The URI format is a well-structured way to represent a number of different ID
types, including:

- MSISDNs (``tel``)
- Email addresses (``mailto``)
- IRC nicks (``irc`` - https://tools.ietf.org/html/draft-butcher-irc-url-04)
- XMPP (XEP-0032)
- SIP URIs (RFC 3261)

As a result, virtual user IDs SHOULD relate to their URI counterpart.

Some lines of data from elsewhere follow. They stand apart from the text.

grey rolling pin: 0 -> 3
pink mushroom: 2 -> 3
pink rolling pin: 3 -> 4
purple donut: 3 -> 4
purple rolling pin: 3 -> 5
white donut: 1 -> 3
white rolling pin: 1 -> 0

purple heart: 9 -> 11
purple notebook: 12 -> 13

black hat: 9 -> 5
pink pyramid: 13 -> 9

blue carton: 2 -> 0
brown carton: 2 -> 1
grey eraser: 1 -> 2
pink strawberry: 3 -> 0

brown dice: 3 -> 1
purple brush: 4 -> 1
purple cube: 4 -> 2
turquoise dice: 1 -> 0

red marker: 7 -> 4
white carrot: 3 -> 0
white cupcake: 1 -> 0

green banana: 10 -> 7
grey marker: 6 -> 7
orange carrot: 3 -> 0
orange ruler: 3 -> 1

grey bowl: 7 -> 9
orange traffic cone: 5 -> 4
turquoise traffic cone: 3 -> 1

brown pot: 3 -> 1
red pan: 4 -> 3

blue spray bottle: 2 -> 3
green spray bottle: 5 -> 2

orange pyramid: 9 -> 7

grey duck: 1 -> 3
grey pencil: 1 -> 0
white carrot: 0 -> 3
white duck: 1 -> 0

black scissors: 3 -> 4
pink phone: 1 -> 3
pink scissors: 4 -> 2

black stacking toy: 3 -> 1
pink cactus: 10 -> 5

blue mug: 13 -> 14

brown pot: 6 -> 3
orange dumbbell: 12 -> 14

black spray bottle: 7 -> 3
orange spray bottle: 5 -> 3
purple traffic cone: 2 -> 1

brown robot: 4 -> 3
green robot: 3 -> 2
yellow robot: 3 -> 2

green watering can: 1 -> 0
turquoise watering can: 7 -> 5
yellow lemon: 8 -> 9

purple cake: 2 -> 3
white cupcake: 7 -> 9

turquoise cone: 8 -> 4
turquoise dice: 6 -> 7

This
mapping from URI to user ID can be expressed in a number of ways:

- Expose a C-S API on the HS which takes URIs and responds with user IDs.
- Munge the URI with the user ID.

Exposing an API would allow HSes to internally map user IDs however they like,
at the cost of an extra round trip (of which the response can be cached).
Munging the URI would allow clients to apply the mapping locally, but would force
user X on service Y to always map to the same munged user ID. Considering the
exposed API could just be applying this munging, there is more flexibility if
an API is exposed.

::

  GET /_matrix/app/%CLIENT_MAJOR_VERSION%/user?uri=$url_encoded_uri

  Returns 200 OK:
  {
    user_id: <complete user ID on local HS>
  }

Room Aliases
++++++++++++
We may want to expose some 3P network rooms so Matrix users can join them directly,
e.g. IRC rooms. We don't want to expose every 3P network room though, e.g.
``mailto``, ``tel``. Rooms which are publicly accessible (e.g. IRC rooms) can be
exposed as an alias by the application service. Private rooms
(e.g. sending an email to someone) should not
be exposed in this way, but should instead operate using normal invite/join semantics.
Therefore, the ID conventions discussed below are only valid for public rooms which
expose room aliases.

Matrix users may wish to join XMPP rooms (e.g. using XEP-0045) or IRC rooms. In both
cases, these rooms can be expressed as URIs. For consistency, these "room" URIs
SHOULD be mapped in the same way as "user" URIs.

::

  GET /_matrix/app/%CLIENT_MAJOR_VERSION%/alias?uri=$url_encoded_uri

  Returns 200 OK:
  {
    alias: <complete room alias on local HS>
  }

Event fields
++++++++++++
We recommend that any events that originated from a remote network should
include an ``external_url`` field in their content to provide a way for Matrix
clients to link into the 'native' client from which the event originated.
For instance, this could contain the message-ID for emails/nntp posts, or a link
to a blog comment when bridging blog comment traffic in & out of Matrix.